Mr. Braun has been working with plant employees to clean up three operating engines, all of which are now in good condition, according to the engineer. But the mayor acknowledged that one of the engines has a cooling system that isn’t functioning correctly and it can’t be used until that problem is addressed.

The village has two more engines it obtained from government surplus that should satisfy engine needs for the foreseeable future, Mr. Braun told the Village Board at a meeting in early August.

The village has been unable to win NYPA approval for any rate hikes since 2007, but the mayor said he hopes when the current phase of work is complete, the agency might consider allowing an increase that would help provide revenue for the next phase of the upgrade. He estimated that the work would be completed by the fall of 2011.

Even if NYPA eventually approves an increase, ratepayers would still be paying more than 30 percent less for power than their neighbors pay to Long Island Power Authority for electricity, Mr. Braun said when he met with the Village Board in early August.
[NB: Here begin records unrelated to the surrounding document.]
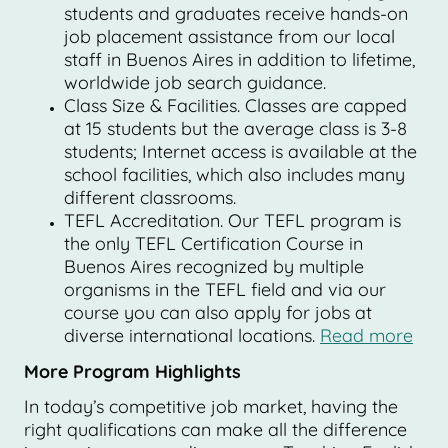
students and graduates receive hands-on
job placement assistance from our local
staff in Buenos Aires in addition to lifetime,
worldwide job search guidance.
Class Size & Facilities. Classes are capped
at 15 students but the average class is 3-8
students; Internet access is available at the
school facilities, which also includes many
different classrooms.
TEFL Accreditation. Our TEFL program is
the only TEFL Certification Course in
Buenos Aires recognized by multiple
organisms in the TEFL field and via our
course you can also apply for jobs at
diverse international locations.
Read more
More Program Highlights
In today’s competitive job market, having the
right qualifications can make all the difference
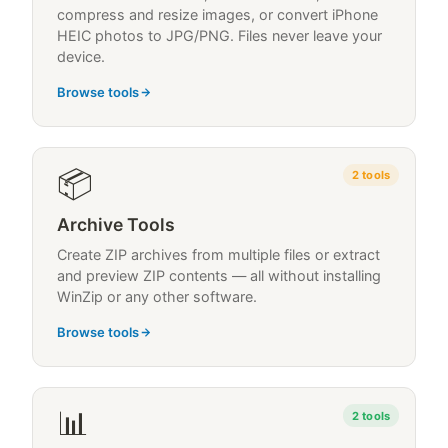
compress and resize images, or convert iPhone
HEIC photos to JPG/PNG. Files never leave your
device.
Browse tools
📦
2
tools
Archive Tools
Create ZIP archives from multiple files or extract
and preview ZIP contents — all without installing
WinZip or any other software.
Browse tools
📊
2
tools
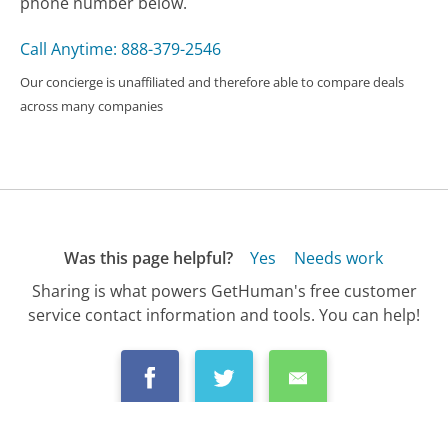
phone number below.
Call Anytime: 888-379-2546
Our concierge is unaffiliated and therefore able to compare deals
across many companies
Was this page helpful?
Yes
Needs work
Sharing is what powers GetHuman's free customer
service contact information and tools. You can help!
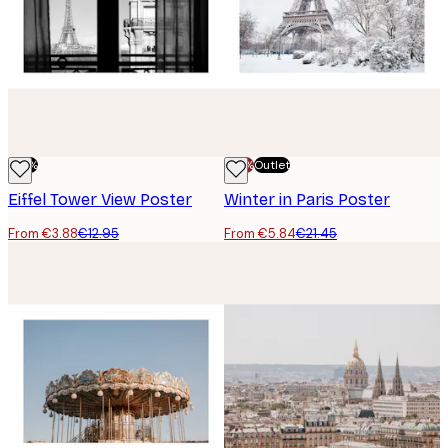
-70%
-70%
Outlet
Eiffel Tower View Poster
Winter in Paris Poster
From €3.88
€12.95
From €5.84
€21.45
In a telephone interview Friday morning, Mr. Swiskey continued to insist that the figures Mr. Nyce and Ms. Kagel supplied were incorrect. “The mayor is a liar,” he said.

Mr. Swiskey charged that the village’s claim is untrue that, in an emergency, it could generate the amount of power mandated to avoid a Long Island Unused Capacity tax of up to $500,000.

The village is supposed to conduct an annual test of its ability to generate that power and Mr. Swiskey said Mr. Braun has caused problems at the plant by pushing the engines beyond their ability to perform.

“I say they can’t do it,” Mr. Swiskey said about the village’s ability to generate the power.

Mr. Swiskey has been critical of Mr. Braun since the consultant was hired in 2008 and made suggestions about priorities for upgrading the light plant.

“Why are they continuing to employ this man?” Mr. Swiskey asked.

Mr. Braun didn’t respond to e-mailed questions about Mr. Swiskey’s comments.